Nepalese plane crash kills 15 pilgrims
A PLANE crashed into a mountain in the Himalayas while trying to land at an airport in northern Nepal on Monday, killing 15 people and critically injuring six.
The plane was turning around to land at Jomsom Airport when it crashed, said Laxmi Raj Sharma, chief government administrator in the area.
The wrecked aircraft was in pieces but did not catch fire. Sharma said the initial investigation indicated it might have had technical problems.
Sharma said survivors were flown to the nearby city of Pokhara for treatment.
Prime Minister Baburam Bhattarai issued a statement expressing condolences at the deaths of the 15 people.
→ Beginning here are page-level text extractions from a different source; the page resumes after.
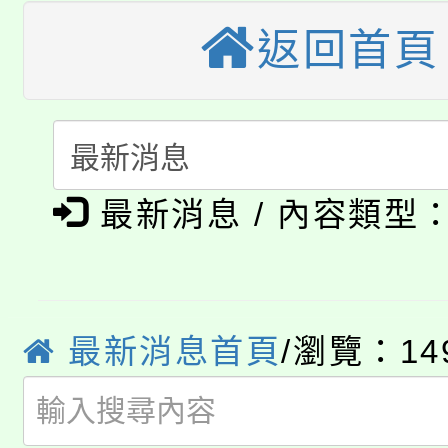
視費優惠，中低收入戶
返回首頁
大溪自造教育及科技中心
份教師增能研習
半價優惠，詳情可洽有
淨零綠生活教案入校路
份教師研習
者。
115年食農教育專業人
會
「本色祭」8/29、30
程
最新消息 / 內容類型
8/21下午1時於龍潭區
場熱烈登場!
YOUNG桃局內行報名
徵才活動。
8月14至27日，桃園
局官網。
最新消息首頁
/瀏覽：14
115年桃園市運動會8/1
開!
桃園市低收入戶享有免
Police official Nareswor Aryal said the plane carried two pilots and a flight attendant - all Nepalese - along with 16 Indians and two Westerners. Aryal couldn't immediately say where the Westerners are from.
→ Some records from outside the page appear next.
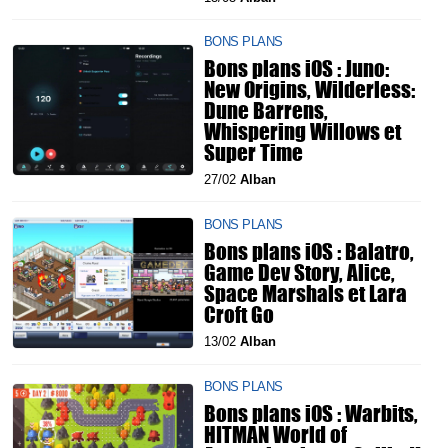
BONS PLANS
Bons plans iOS : Juno:
New Origins, Wilderless:
Dune Barrens,
Whispering Willows et
Super Time
27/02
Alban
BONS PLANS
Bons plans iOS : Balatro,
Game Dev Story, Alice,
Space Marshals et Lara
Croft Go
13/02
Alban
BONS PLANS
Bons plans iOS : Warbits,
HITMAN World of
The airport is a gateway to a popular destination for trekkers and for Hindu pilgrims on their way to the revered Muktinath temple. It is about 125 miles northwest of the capital, Katmandu.
The Dornier aircraft belonged to the local Agni Air company.
Nepal has only a very limited road network and many communities, particularly in the mountains and hills, are accessible only on foot or by air.
Aviation accidents are relatively common, particularly during the summer monsoon, when visibility is usually at its worst.
A small Buddha Air plane taking tourists on a sightseeing trip around Mount Everest crashed in September last year, killing all 19 people on board.
The Beechcraft plane, carrying 10 Indians, two Americans, one Japanese citizen and three local passengers, came down in heavy rain and fog at Godavari, about six miles from Kathmandu.
The three Nepalese crew also died in the accident as the plane smashed into wooded slopes.
An investigation blamed that crash on a combination of poor visibility and human error.
Ten months earlier a Twin Otter plane carrying three crew and 19 passengers, including one American, smashed into a mountainside shortly after taking off from a small airstrip 140 kilometres east of Kathmandu.
The passengers were mostly Bhutanese citizens on a religious tour of Nepal and had chartered the Tara Air plane to take them to a Buddhist holy site in the area.